**EXERCISE DIRECTIONS**
Pick up the article on making authentic paella after its last sentence and keep writing it.

There isn’t an exact consensus as to what makes for a truly authentic dish of paella, but there is certainly no shortage of strong opinions. Ask a Spaniard from Valencia—the purported birthplace of paella—and you might get a completely different answer than someone from Catalonia. Trace the history and you’ll find that this Spanish medley with crunchy rice has included everything from eels and snails to rabbits and rodents (specifically, water vole meat).
Now that the dish has gone global, it’s not at all unusual to find spicy chorizo sausage in the mix, something that rigid hardliners find exceedingly irritating. And while some things are open to interpretation, the basic tenets of paella are not.
“I am not a purist of the paella, for I believe that it is fine to have some flexibility in the components, so long as you’re in keeping with some basic rules” says Javier Estades. At work he is CEO of Tabacalaera USA, but Estades doubles as a competitive paella maestro who has been perfecting the dish for most of his life.
To keep it real, you’ll need a paella pan. That’s not negotiable. This might be the most important part, as the word paella derives from the Latin for pan. If you don’t have a gas stovetop large enough to support the pan, Estades recommends a self-contained burner and tripod kit from Garcima made especially for paella. This allows even heat coverage with better temperature control.
Secondly, you’ll need to use Bomba or Senia rice. Also, cook in patient, flavorful layers. Don’t make a lazy-man’s paella by cutting corners. The secret, Estades says, is “adding and removing ingredients in the right sequence and then mixing them all at the end before you add the rice and broth.”

**SOURCE INFORMATION**
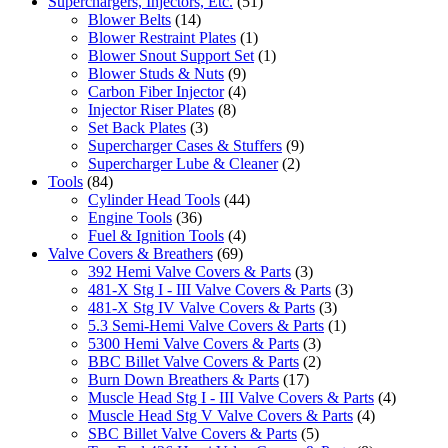
Superchargers, Injectors, Etc.
(51)
Blower Belts
(14)
Blower Restraint Plates
(1)
Blower Snout Support Set
(1)
Blower Studs & Nuts
(9)
Carbon Fiber Injector
(4)
Injector Riser Plates
(8)
Set Back Plates
(3)
Supercharger Cases & Stuffers
(9)
Supercharger Lube & Cleaner
(2)
Tools
(84)
Cylinder Head Tools
(44)
Engine Tools
(36)
Fuel & Ignition Tools
(4)
Valve Covers & Breathers
(69)
392 Hemi Valve Covers & Parts
(3)
481-X Stg I - III Valve Covers & Parts
(3)
481-X Stg IV Valve Covers & Parts
(3)
5.3 Semi-Hemi Valve Covers & Parts
(1)
5300 Hemi Valve Covers & Parts
(3)
BBC Billet Valve Covers & Parts
(2)
Burn Down Breathers & Parts
(17)
Muscle Head Stg I - III Valve Covers & Parts
(4)
Muscle Head Stg V Valve Covers & Parts
(4)
SBC Billet Valve Covers & Parts
(5)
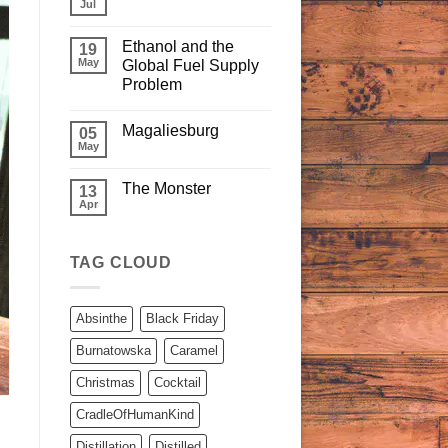
Jul
Ethanol and the
19
May
Global Fuel Supply
Problem
Magaliesburg
05
May
The Monster
13
Apr
TAG CLOUD
Absinthe
Black Friday
Burnatowska
Caramel
Christmas
Cocktail
CradleOfHumanKind
Distillation
Distilled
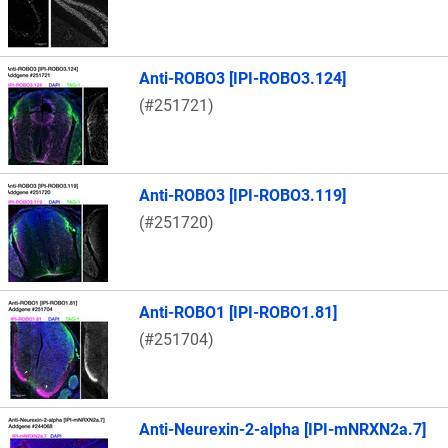
Anti-ROBO3 [IPI-ROBO3.124]
(#251721)
Anti-ROBO3 [IPI-ROBO3.119]
(#251720)
Anti-ROBO1 [IPI-ROBO1.81]
(#251704)
Anti-Neurexin-2-alpha [IPI-mNRXN2a.7]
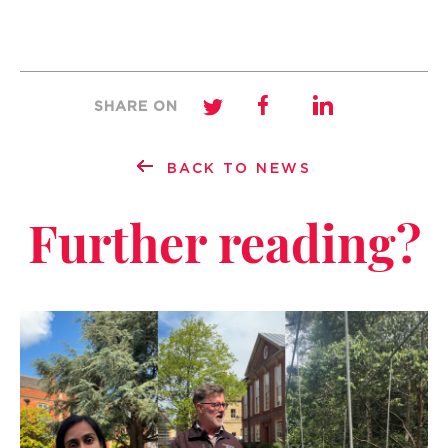
SHARE ON
BACK TO NEWS
Further reading?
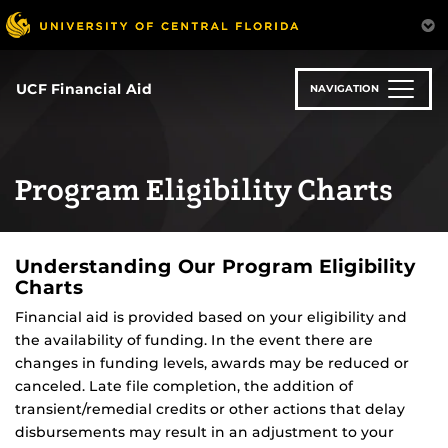
Skip
to
main
content
UCF Financial Aid
NAVIGATION
Program Eligibility Charts
Understanding Our Program Eligibility
Charts
Financial aid is provided based on your eligibility and
the availability of funding. In the event there are
changes in funding levels, awards may be reduced or
canceled. Late file completion, the addition of
transient/remedial credits or other actions that delay
disbursements may result in an adjustment to your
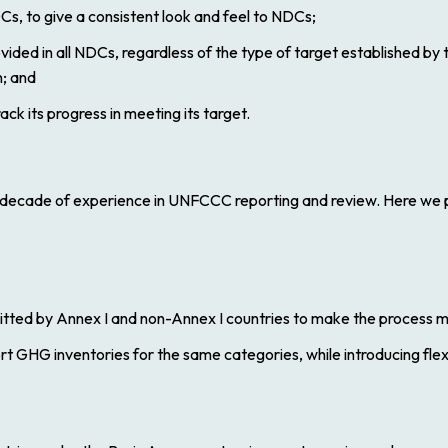
Cs, to give a consistent look and feel to NDCs;
vided in all NDCs, regardless of the type of target established by 
; and
ack its progress in meeting its target.
a decade of experience in UNFCCC reporting and review. Here w
mitted by Annex I and non-Annex I countries to make the process
t GHG inventories for the same categories, while introducing flexi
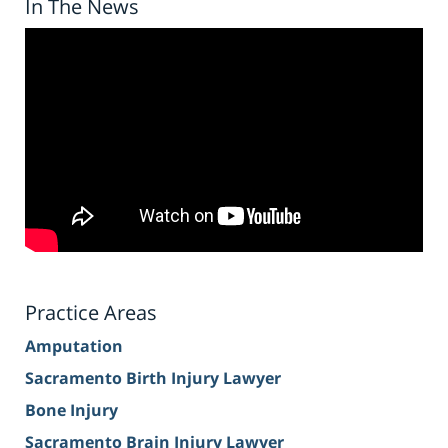
In The News
Practice Areas
Amputation
Sacramento Birth Injury Lawyer
Bone Injury
Sacramento Brain Injury Lawyer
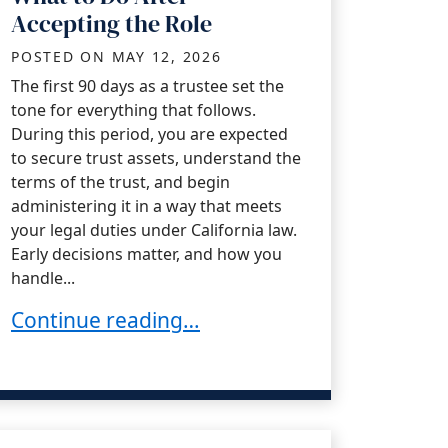
Accepting the Role
POSTED ON
MAY 12, 2026
The first 90 days as a trustee set the
tone for everything that follows.
During this period, you are expected
to secure trust assets, understand the
terms of the trust, and begin
administering it in a way that meets
your legal duties under California law.
Early decisions matter, and how you
handle...
The Trustee’s First 90 Days: What to Do Afte
Continue reading…
 the Administration Process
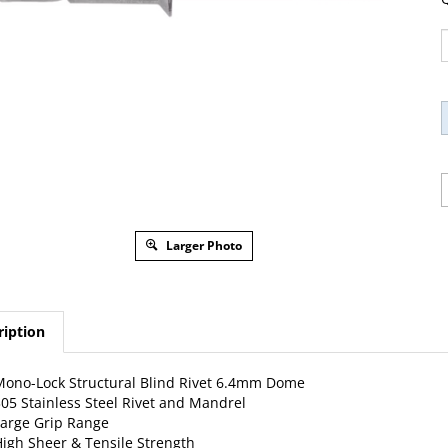
Larger Photo
ription
ono-Lock Structural Blind Rivet 6.4mm Dome
05 Stainless Steel Rivet and Mandrel
arge Grip Range
igh Sheer & Tensile Strength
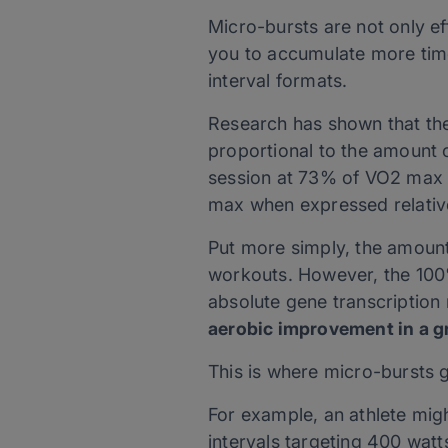
Micro-bursts are not only e
you to accumulate more time 
interval formats.
Research has shown that the
proportional to the amount o
session at 73% of VO2 max c
max when expressed relative
Put more simply, the amount
workouts. However, the 100%
absolute gene transcription 
aerobic improvement in a g
This is where micro-bursts g
For example, an athlete mig
intervals targeting 400 watt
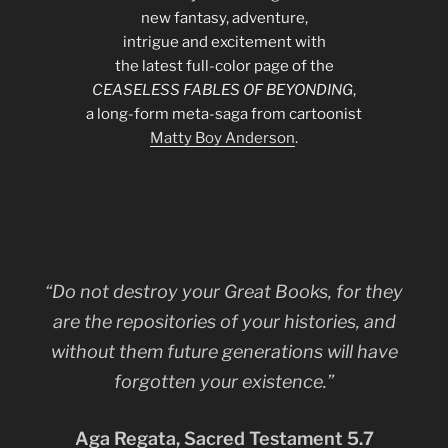
new fantasy, adventure,
intrigue and excitement with
the latest full-color page of the
CEASELESS FABLES OF BEYONDING
,
a long-form meta-saga from cartoonist
Matty Boy Anderson
.
“Do not destroy your Great Books, for they
are the repositories of your histories, and
without them future generations will have
forgotten your existence.”
Aga Regata, Sacred Testament 5.7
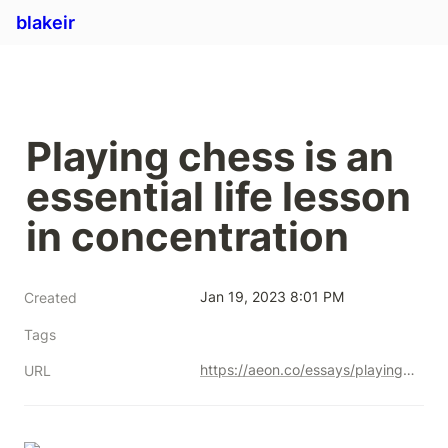
blakeir
Playing chess is an 
essential life lesson 
in concentration
Jan 19, 2023 8:01 PM
Created
Tags
https://aeon.co/essays/playing-chess-is-an-essential-life-lesson-in-concentration
URL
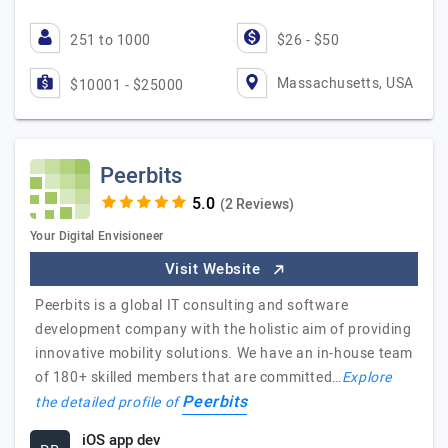
251 to 1000
$26 - $50
Massachusetts, USA
$10001 - $25000
Peerbits
(2 Reviews)
Your Digital Envisioneer
Visit Website
Peerbits is a global IT consulting and software
development company with the holistic aim of providing
innovative mobility solutions. We have an in-house team
of 180+ skilled members that are committed…
Explore
Peerbits
the detailed profile of
iOS app dev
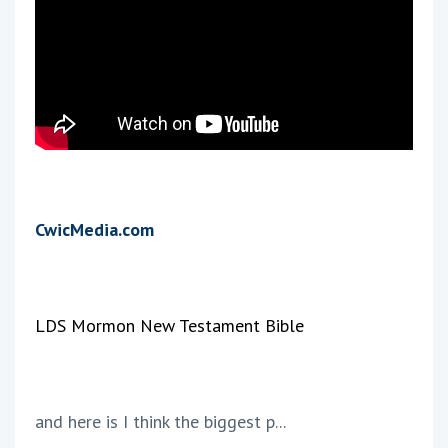
CwicMedia.com
LDS Mormon New Testament Bible
and here is I think the biggest p...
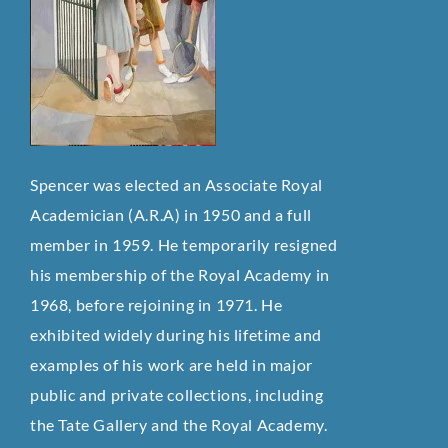
Spencer was elected an Associate Royal
Academician (A.R.A) in 1950 and a full
member in 1959. He temporarily resigned
his membership of the Royal Academy in
1968, before rejoining in 1971. He
exhibited widely during his lifetime and
examples of his work are held in major
public and private collections, including
the Tate Gallery and the Royal Academy.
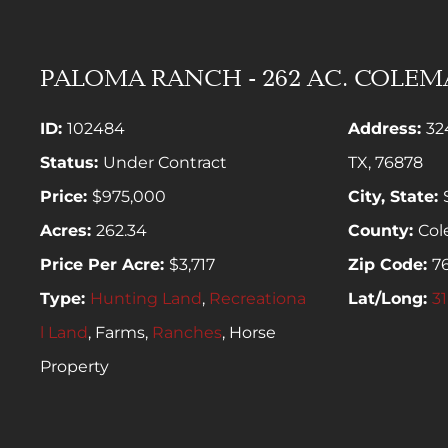
PALOMA RANCH - 262 AC. COLE
ID:
102484
Address:
32
Status:
Under Contract
TX, 76878
Price:
$975,000
City, State:
Acres:
262.34
County:
Co
Price Per Acre:
$3,717
Zip Code:
7
Type:
Hunting Land
,
Recreationa
Lat/Long:
31
l Land
, Farms,
Ranches
, Horse
Property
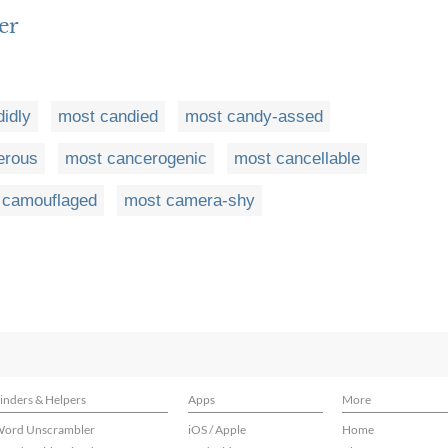
er
idly
most candied
most candy-assed
erous
most cancerogenic
most cancellable
 camouflaged
most camera-shy
inders & Helpers
Apps
More
ord Unscrambler
iOS / Apple
Home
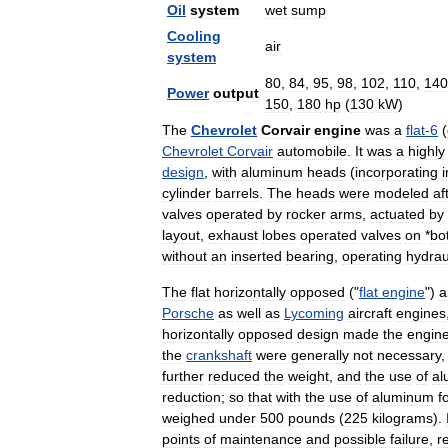
Oil
system
wet
sump
Cooling
air
system
80
,
84
,
95
,
98
,
102
,
110
,
140
Power
output
150
,
180
hp
(
130
kW
)
The
Chevrolet
Corvair
engine
was
a
flat
-
6
(
Chevrolet
Corvair
automobile
.
It
was
a
highly
design
,
with
aluminum
heads
(
incorporating
i
cylinder
barrels
.
The
heads
were
modeled
af
valves
operated
by
rocker
arms
,
actuated
by
layout
,
exhaust
lobes
operated
valves
on
*
bo
without
an
inserted
bearing
,
operating
hydrau
The
flat
horizontally
opposed
("
flat
engine
")
a
Porsche
as
well
as
Lycoming
aircraft
engines
horizontally
opposed
design
made
the
engin
the
crankshaft
were
generally
not
necessary
further
reduced
the
weight
,
and
the
use
of
al
reduction
;
so
that
with
the
use
of
aluminum
f
weighed
under
500
pounds
(
225
kilograms
).
points
of
maintenance
and
possible
failure
,
r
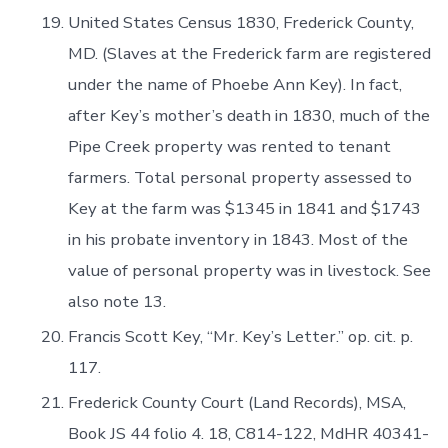
United States Census 1830, Frederick County,
MD. (Slaves at the Frederick farm are registered
under the name of Phoebe Ann Key). In fact,
after Key’s mother’s death in 1830, much of the
Pipe Creek property was rented to tenant
farmers. Total personal property assessed to
Key at the farm was $1345 in 1841 and $1743
in his probate inventory in 1843. Most of the
value of personal property was in livestock. See
also note 13.
Francis Scott Key, “Mr. Key’s Letter.” op. cit. p.
117.
Frederick County Court (Land Records), MSA,
Book JS 44 folio 4. 18, C814-122, MdHR 40341-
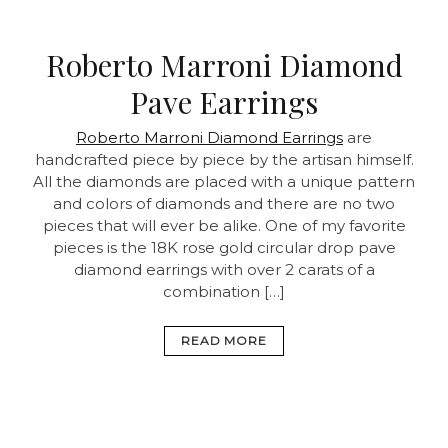
Roberto Marroni Diamond
Pave Earrings
Roberto Marroni Diamond Earrings
are
handcrafted piece by piece by the artisan himself.
All the diamonds are placed with a unique pattern
and colors of diamonds and there are no two
pieces that will ever be alike. One of my favorite
pieces is the 18K rose gold circular drop pave
diamond earrings with over 2 carats of a
combination […]
READ MORE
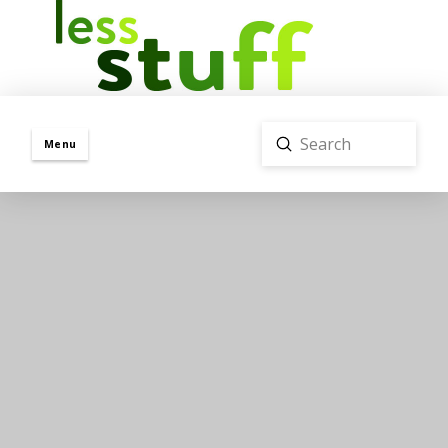
Submit
Menu
Search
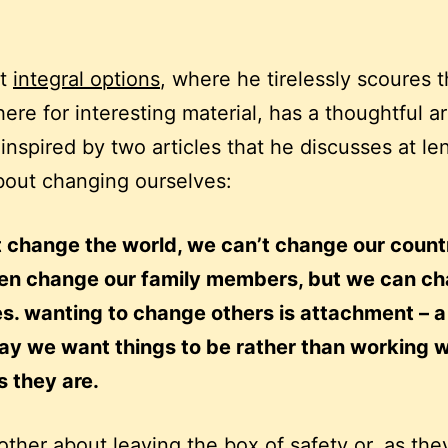
at
integral options
, where he tirelessly scoures 
ere for interesting material, has a thoughtful ar
inspired by two articles that he discusses at le
bout changing ourselves:
 change the world, we can’t change our count
ven change our family members, but we can c
s. wanting to change others is attachment – a
ay we want things to be rather than working w
s they are.
other about leaving the box of safety or, as the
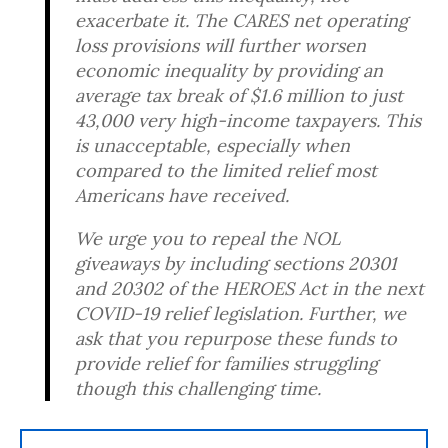
exacerbate it. The CARES net operating
loss provisions will further worsen
economic inequality by providing an
average tax break of $1.6 million to just
43,000 very high-income taxpayers. This
is unacceptable, especially when
compared to the limited relief most
Americans have received.
We urge you to repeal the NOL
giveaways by including sections 20301
and 20302 of the HEROES Act in the next
COVID-19 relief legislation. Further, we
ask that you repurpose these funds to
provide relief for families struggling
though this challenging time.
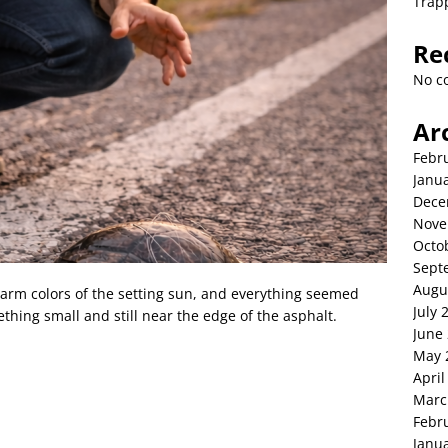
Trap
Re
No c
Ar
Febr
Janu
Dece
Nove
Octo
Sept
Augu
warm colors of the setting sun, and everything seemed
July 
hing small and still near the edge of the asphalt.
June
May 
April
Marc
Febr
Janu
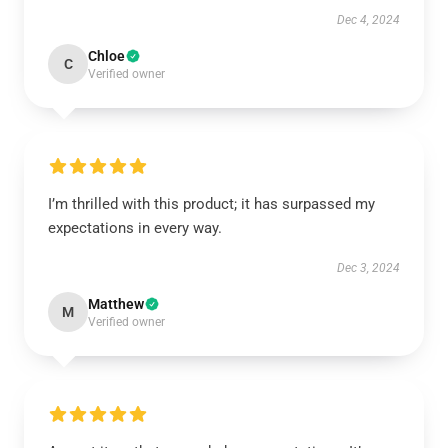
Dec 4, 2024
Chloe
C
Verified owner
I’m thrilled with this product; it has surpassed my
expectations in every way.
Dec 3, 2024
Matthew
M
Verified owner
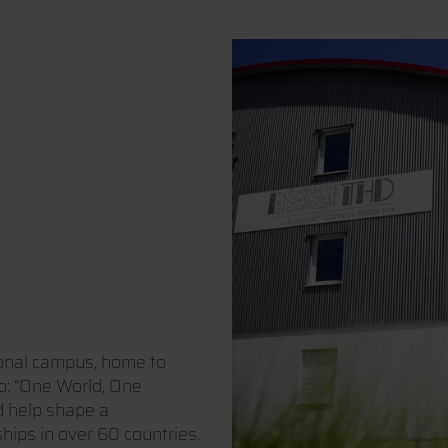
ional campus, home to
o: “One World, One
d help shape a
hips in over 60 countries.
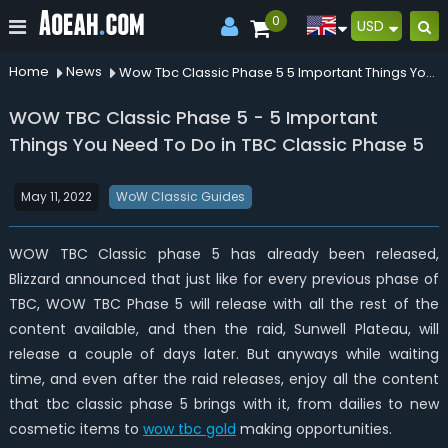
0
USD
Home
News
Wow Tbc Classic Phase 5 5 Important Things You Need To Do In Tbc Classic Phase 5
WOW TBC Classic Phase 5 - 5 Important
Things You Need To Do in TBC Classic Phase 5
May 11, 2022
WoW Classic Guides
WOW TBC Classic phase 5 has already been released,
Blizzard announced that just like for every previous phase of
TBC, WOW TBC Phase 5 will release with all the rest of the
content available, and then the raid, Sunwell Plateau, will
release a couple of days later. But anyways while waiting
time, and even after the raid releases, enjoy all the content
that tbc classic phase 5 brings with it, from dailies to new
cosmetic items to
wow tbc gold
making opportunities.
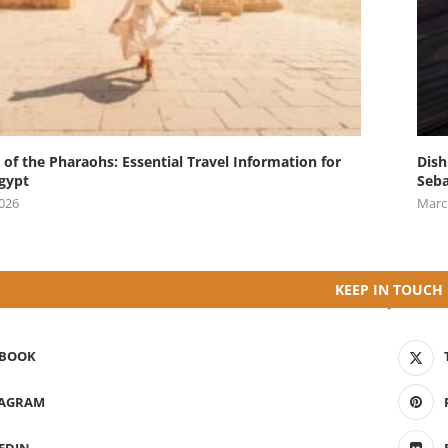
 of the Pharaohs: Essential Travel Information for
Dish
Egypt
Seba
2026
Marc
KEEP IN TOUCH
EBOOK
TAGRAM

**RESPONSE AREA**
For a meat-centric Valencia-style paella, most of the steps are fairly straightforward. First, heat your paella pan with olive oil. Then brown your pieces of chicken (and rabbit if you have it). Remove the meat to make way for garlic and seasonal vegetables. Runner beans are often used, artichokes too. Sauté until soft.
After that, add tomato puree and cook a bit before adding smoked paprika, saffron and then water. Cook it down in order to reduce your liquid. Then salt to taste. This is what turns the sum of your ingredients into a cohesive broth. That’s when you add the rice. Simmer until cooked. The final, magical step is caramelizing the bottom layer. You’re essentially burning the bottom of the rice to form what’s called the soccarat. What’s left should be a masterful mosaic of rice and proteins.
Seafood versions are also acceptable, but don’t get too creative. Estades warns against blasphemous additions like tofu or corn on the cob: “If you try that in Spain and call it paella, you are sent to jail.”